[Saved data entries]
* * * * * * *

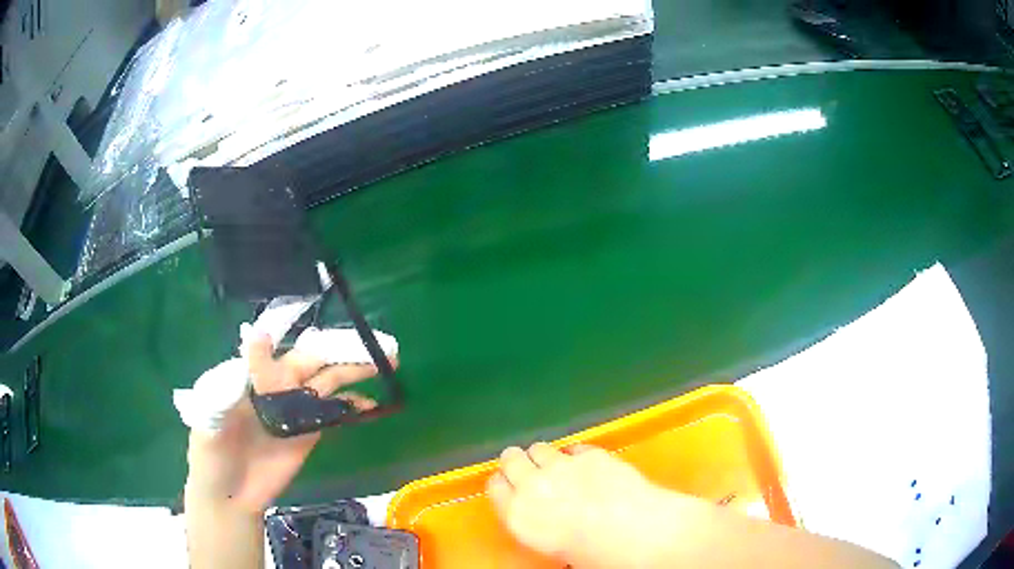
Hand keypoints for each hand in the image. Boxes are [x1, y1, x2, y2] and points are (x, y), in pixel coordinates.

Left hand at [185, 334, 394, 513]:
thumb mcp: (208, 422)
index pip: (273, 347)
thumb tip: (252, 345)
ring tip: (383, 362)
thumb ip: (227, 388)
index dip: (296, 332)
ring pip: (326, 383)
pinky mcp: (308, 434)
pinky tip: (370, 403)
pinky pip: (333, 414)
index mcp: (249, 378)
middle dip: (338, 349)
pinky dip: (353, 407)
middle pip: (309, 361)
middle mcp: (274, 387)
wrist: (229, 498)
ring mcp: (294, 411)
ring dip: (352, 371)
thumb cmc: (210, 456)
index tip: (317, 321)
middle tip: (371, 342)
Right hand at [486, 443, 658, 564]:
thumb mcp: (552, 547)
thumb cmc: (593, 554)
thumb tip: (544, 515)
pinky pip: (573, 449)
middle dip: (518, 462)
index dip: (503, 484)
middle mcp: (532, 485)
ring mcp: (561, 465)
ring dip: (545, 456)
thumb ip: (537, 523)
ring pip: (539, 448)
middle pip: (511, 459)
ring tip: (559, 467)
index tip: (510, 485)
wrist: (634, 532)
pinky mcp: (590, 453)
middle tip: (529, 469)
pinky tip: (589, 467)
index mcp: (518, 515)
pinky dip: (577, 456)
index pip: (495, 487)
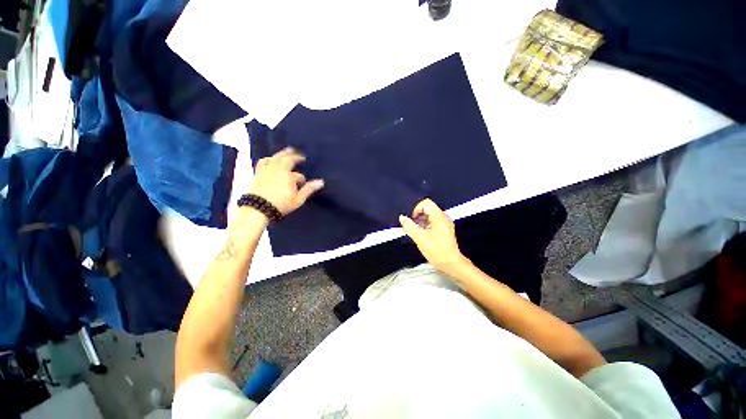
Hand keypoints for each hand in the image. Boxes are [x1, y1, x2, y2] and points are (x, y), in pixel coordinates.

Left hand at [250, 147, 323, 215]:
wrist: (259, 208)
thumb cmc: (281, 205)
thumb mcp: (298, 199)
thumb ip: (309, 189)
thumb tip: (321, 182)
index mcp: (289, 177)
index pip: (299, 176)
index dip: (302, 180)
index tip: (302, 186)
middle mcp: (278, 170)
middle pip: (288, 160)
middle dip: (296, 157)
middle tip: (301, 156)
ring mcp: (268, 170)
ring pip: (276, 158)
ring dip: (283, 153)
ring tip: (288, 150)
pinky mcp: (259, 173)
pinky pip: (263, 162)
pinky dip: (268, 159)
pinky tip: (270, 159)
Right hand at [399, 199, 467, 273]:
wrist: (451, 263)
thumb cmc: (437, 251)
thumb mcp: (420, 238)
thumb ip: (409, 226)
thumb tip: (402, 218)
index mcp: (439, 216)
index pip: (426, 203)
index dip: (417, 209)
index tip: (413, 220)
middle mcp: (444, 217)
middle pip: (428, 208)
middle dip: (418, 216)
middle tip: (415, 227)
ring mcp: (446, 223)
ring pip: (430, 215)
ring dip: (422, 221)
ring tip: (419, 233)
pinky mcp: (446, 228)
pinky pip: (434, 221)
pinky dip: (427, 225)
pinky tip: (425, 235)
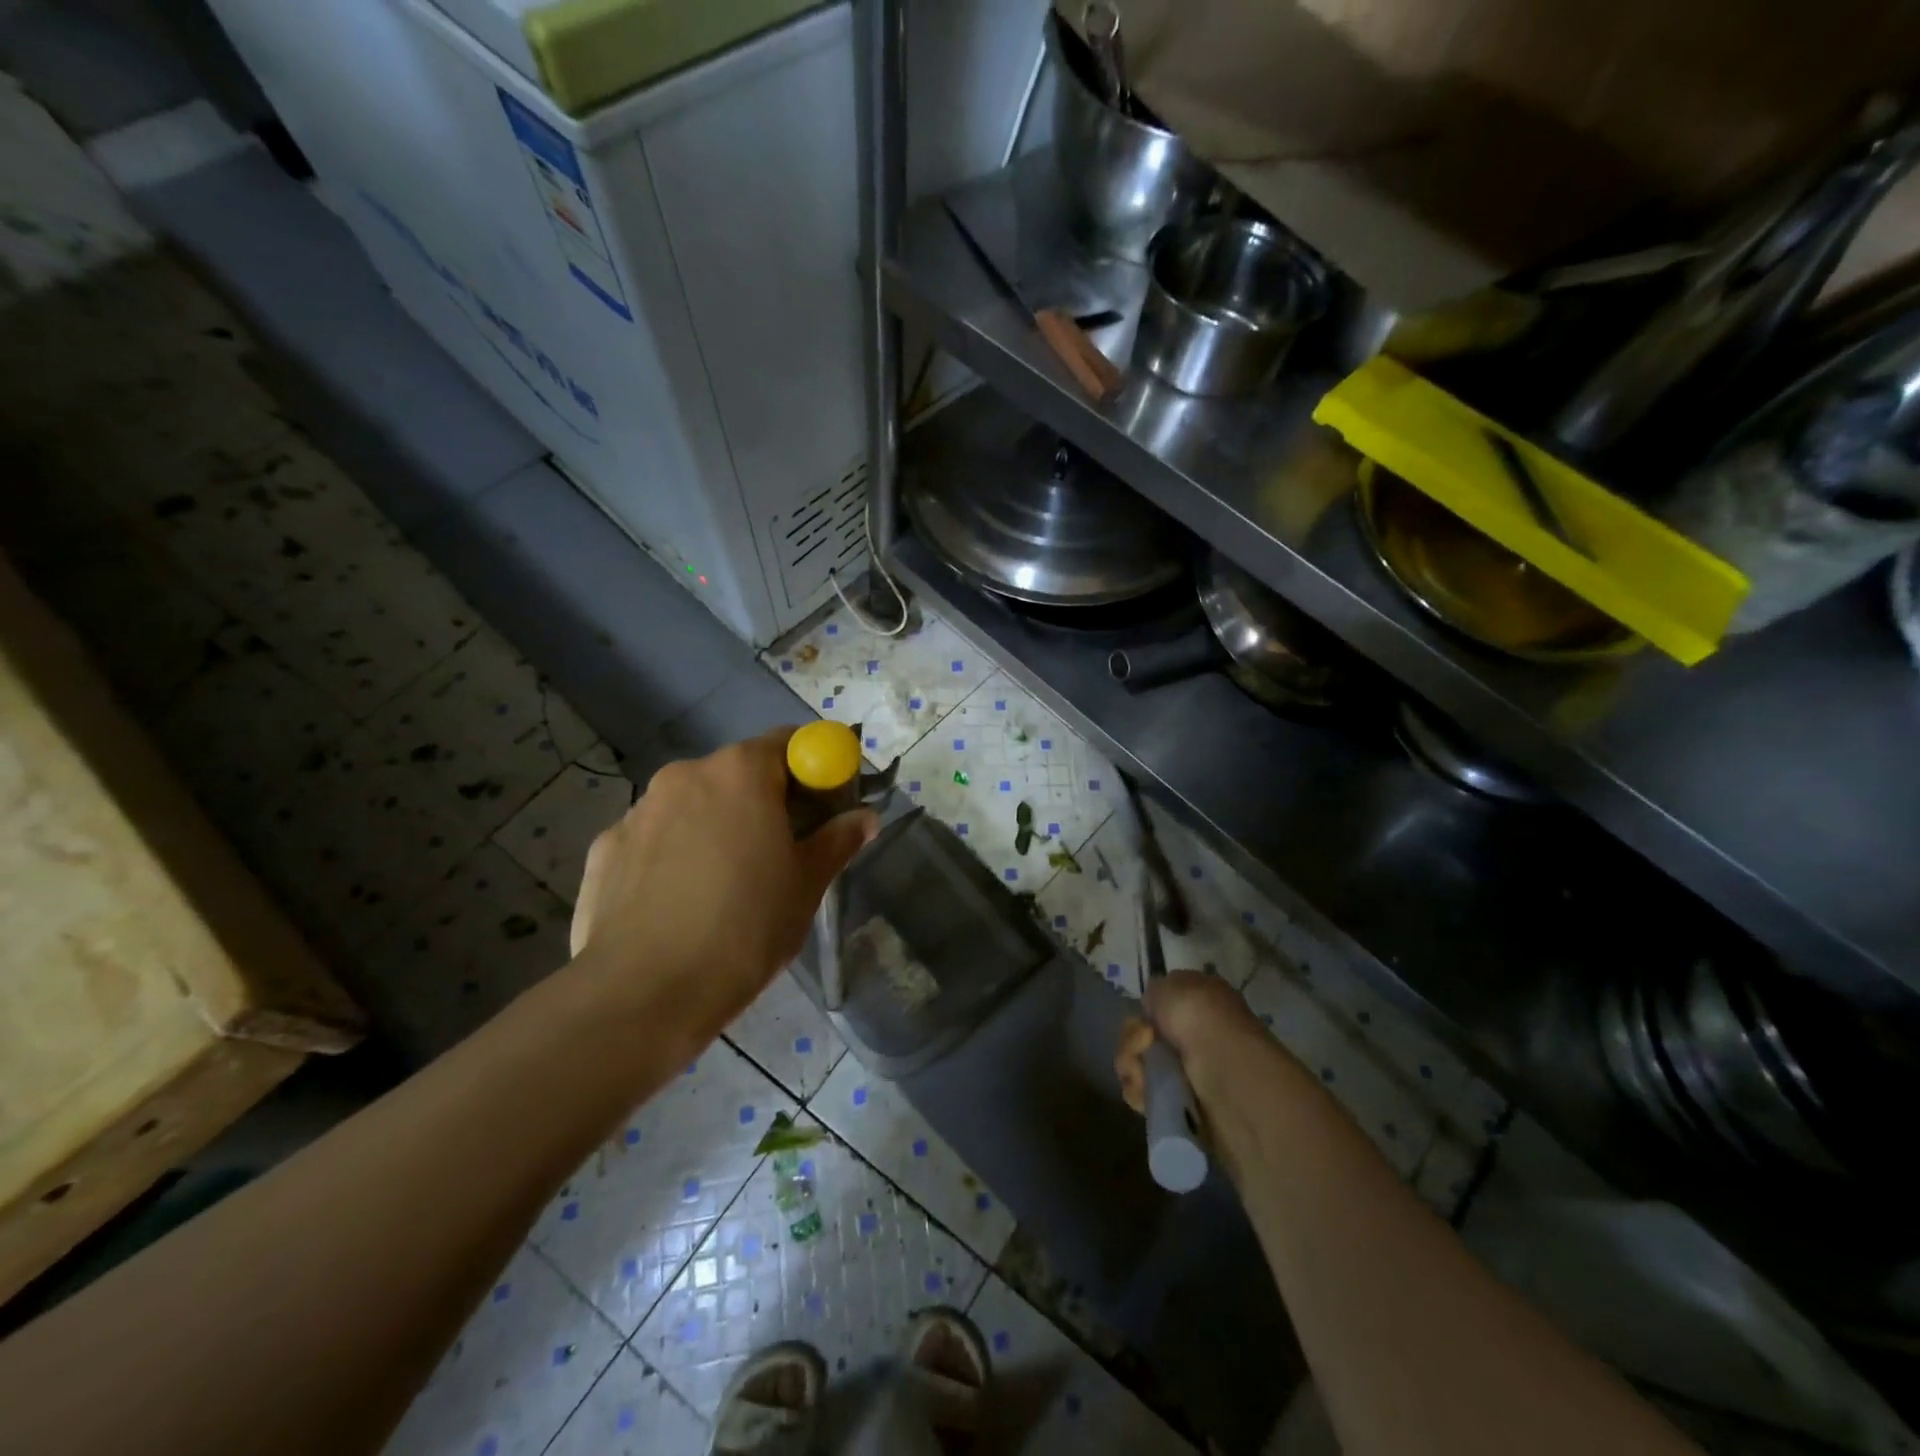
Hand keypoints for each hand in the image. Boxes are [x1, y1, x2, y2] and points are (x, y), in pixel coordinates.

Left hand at [569, 728, 876, 1038]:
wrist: (643, 994)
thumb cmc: (744, 928)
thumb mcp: (806, 885)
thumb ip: (838, 840)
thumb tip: (864, 817)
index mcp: (740, 772)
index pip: (789, 743)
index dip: (814, 770)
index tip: (824, 810)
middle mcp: (685, 774)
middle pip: (739, 772)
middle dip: (765, 801)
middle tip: (782, 853)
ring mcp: (638, 810)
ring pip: (694, 805)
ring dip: (717, 826)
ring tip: (725, 886)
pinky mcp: (604, 848)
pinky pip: (655, 838)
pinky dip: (674, 854)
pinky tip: (679, 903)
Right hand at [1115, 971, 1267, 1116]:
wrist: (1227, 1076)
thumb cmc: (1201, 1019)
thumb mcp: (1170, 985)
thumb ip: (1155, 991)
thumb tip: (1153, 1008)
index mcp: (1200, 1001)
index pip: (1160, 1004)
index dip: (1146, 1010)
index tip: (1145, 1016)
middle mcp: (1196, 1034)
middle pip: (1143, 1035)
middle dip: (1134, 1039)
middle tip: (1145, 1043)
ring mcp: (1189, 1071)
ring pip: (1139, 1063)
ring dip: (1132, 1066)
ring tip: (1143, 1074)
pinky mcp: (1180, 1104)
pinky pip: (1143, 1093)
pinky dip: (1138, 1092)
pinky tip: (1145, 1092)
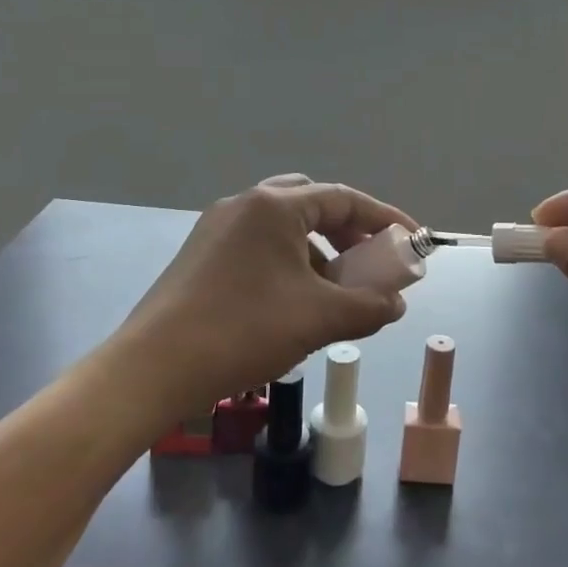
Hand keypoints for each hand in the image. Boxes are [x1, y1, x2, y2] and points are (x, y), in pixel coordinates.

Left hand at [114, 175, 413, 423]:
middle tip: (369, 262)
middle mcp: (244, 204)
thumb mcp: (319, 319)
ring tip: (335, 290)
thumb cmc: (244, 330)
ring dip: (317, 250)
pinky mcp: (201, 254)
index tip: (413, 242)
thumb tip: (396, 304)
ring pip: (283, 227)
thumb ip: (368, 306)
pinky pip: (259, 247)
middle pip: (312, 203)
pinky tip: (294, 302)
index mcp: (274, 206)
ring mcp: (217, 228)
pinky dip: (288, 263)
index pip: (344, 198)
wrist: (154, 368)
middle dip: (347, 231)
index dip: (385, 220)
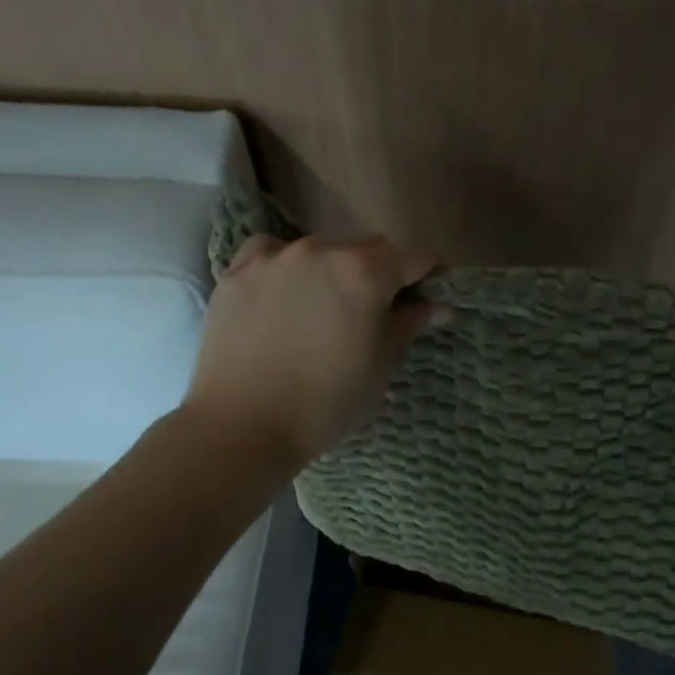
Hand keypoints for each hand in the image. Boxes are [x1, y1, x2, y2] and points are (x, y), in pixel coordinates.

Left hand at [186, 234, 438, 466]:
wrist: (241, 426)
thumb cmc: (325, 403)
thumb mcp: (380, 366)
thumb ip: (409, 324)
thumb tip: (438, 305)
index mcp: (365, 273)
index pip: (413, 258)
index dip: (426, 276)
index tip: (426, 298)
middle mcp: (322, 250)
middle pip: (367, 248)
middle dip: (380, 272)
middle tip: (375, 311)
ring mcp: (275, 257)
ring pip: (320, 250)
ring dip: (332, 270)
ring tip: (323, 308)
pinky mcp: (237, 272)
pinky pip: (271, 254)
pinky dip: (284, 267)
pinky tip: (281, 294)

* * * * * * *

• [EXERCISE BRIEF]:
What lines above contain the word "Left"? Please copy each one.

• [SOLVED PROBLEM]:
Left hand at [185, 334, 394, 513]:
Left hand at [250, 147, 323, 215]:
Left hand at [569, 728, 876, 1038]:
Left hand at [114, 175, 413, 423]:
Left hand at [186, 234, 438, 466]:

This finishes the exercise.